Count the lines below that include the word "right" and write that number alone.

Information given »
───
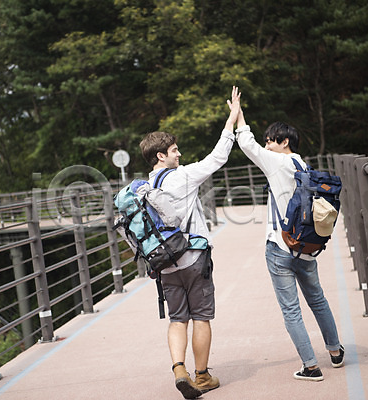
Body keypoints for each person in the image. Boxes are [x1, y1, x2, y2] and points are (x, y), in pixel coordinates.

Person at [139, 86, 241, 398]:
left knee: (177, 320)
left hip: (164, 264)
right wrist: (232, 119)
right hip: (194, 258)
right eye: (174, 150)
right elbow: (218, 157)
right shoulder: (183, 177)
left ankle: (179, 370)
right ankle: (202, 376)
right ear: (161, 155)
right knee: (201, 318)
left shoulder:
───
Answer space » 8